> **Your objective**
Rewrite the entries below, putting "vernacular name" in place of "common name" wherever it occurs and changing nothing else.

Stored data entries
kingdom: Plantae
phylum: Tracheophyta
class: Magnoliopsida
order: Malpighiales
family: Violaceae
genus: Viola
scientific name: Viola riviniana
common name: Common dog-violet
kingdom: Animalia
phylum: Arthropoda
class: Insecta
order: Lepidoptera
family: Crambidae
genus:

> **Correct result**
kingdom: Plantae
phylum: Tracheophyta
class: Magnoliopsida
order: Malpighiales
family: Violaceae
genus: Viola
scientific name: Viola riviniana
vernacular name: Common dog-violet
kingdom: Animalia
phylum: Arthropoda
class: Insecta
order: Lepidoptera
family: Crambidae
genus:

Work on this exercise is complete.